• Materials provided:
★ ★ ★ ★ ★ ★ ★

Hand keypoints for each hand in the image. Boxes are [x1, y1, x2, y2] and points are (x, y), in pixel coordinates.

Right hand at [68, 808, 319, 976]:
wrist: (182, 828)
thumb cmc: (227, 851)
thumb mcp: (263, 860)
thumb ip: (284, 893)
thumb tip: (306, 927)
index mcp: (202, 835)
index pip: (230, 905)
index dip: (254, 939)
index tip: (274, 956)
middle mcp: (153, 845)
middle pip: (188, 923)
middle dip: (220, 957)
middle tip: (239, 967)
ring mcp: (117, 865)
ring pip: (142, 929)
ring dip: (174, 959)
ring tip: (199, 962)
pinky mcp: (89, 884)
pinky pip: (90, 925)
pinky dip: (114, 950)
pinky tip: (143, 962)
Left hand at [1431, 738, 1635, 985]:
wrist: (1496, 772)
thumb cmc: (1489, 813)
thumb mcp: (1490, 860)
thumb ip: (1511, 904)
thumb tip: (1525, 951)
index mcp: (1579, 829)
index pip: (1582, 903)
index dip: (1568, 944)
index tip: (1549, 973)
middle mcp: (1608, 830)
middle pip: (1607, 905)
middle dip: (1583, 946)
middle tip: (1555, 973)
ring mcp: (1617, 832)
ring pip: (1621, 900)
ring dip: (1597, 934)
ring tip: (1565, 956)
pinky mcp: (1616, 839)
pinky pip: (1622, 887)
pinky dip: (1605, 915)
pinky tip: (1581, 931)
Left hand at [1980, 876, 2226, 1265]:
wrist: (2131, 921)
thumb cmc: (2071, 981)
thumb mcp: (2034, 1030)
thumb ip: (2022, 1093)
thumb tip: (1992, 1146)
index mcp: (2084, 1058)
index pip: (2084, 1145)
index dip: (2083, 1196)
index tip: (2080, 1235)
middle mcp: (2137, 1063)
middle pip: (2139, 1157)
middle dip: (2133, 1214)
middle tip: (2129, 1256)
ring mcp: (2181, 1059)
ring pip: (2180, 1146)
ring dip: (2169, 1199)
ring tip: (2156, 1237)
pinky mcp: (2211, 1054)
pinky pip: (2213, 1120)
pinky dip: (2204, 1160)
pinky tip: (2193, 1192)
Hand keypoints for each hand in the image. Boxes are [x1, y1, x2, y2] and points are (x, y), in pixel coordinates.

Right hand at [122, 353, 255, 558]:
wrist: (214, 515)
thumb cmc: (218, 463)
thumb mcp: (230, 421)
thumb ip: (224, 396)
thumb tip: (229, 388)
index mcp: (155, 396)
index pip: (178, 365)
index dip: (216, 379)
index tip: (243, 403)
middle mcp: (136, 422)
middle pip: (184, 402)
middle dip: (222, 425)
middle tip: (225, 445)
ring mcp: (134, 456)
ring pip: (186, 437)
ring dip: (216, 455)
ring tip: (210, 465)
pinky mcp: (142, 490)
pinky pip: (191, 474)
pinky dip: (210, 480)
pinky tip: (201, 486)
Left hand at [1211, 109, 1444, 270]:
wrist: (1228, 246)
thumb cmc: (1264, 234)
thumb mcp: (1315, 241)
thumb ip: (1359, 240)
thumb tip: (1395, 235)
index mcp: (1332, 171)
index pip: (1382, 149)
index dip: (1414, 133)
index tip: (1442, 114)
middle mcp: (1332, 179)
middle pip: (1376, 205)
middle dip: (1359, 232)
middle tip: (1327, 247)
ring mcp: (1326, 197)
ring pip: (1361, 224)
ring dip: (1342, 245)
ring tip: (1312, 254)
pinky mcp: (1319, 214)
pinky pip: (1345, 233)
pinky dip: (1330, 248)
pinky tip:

★ ★ ★ ★ ★ ★ ★

• Instructions for the task: The line containing "middle tip: (225, 445)" and every line after it, through the last one above, should be written out word for word.

• Result of the exercise:
middle tip: (225, 445)
ring mcp: (134, 456)
ring pip: (186, 437)
ring dip: (216, 455)
ring tip: (210, 465)
pinky mcp: (142, 490)
pinky pip: (191, 474)
pinky dip: (210, 480)
pinky tip: (201, 486)
Left hand at [1211, 109, 1444, 270]:
wrist: (1228, 246)
thumb cmc: (1264, 234)
thumb mcp: (1315, 241)
thumb ip: (1359, 240)
thumb tip: (1395, 235)
index mcp: (1332, 171)
index pip: (1382, 149)
index dip: (1414, 133)
index tip: (1442, 114)
middle mcp: (1332, 179)
middle pip: (1376, 205)
middle dip: (1359, 232)
middle tip: (1327, 247)
ring mcp: (1326, 197)
ring pip: (1361, 224)
ring dip: (1342, 245)
ring tip: (1312, 254)
pinky mcp: (1319, 214)
pinky pip: (1345, 233)
pinky dip: (1330, 248)
pinky tip:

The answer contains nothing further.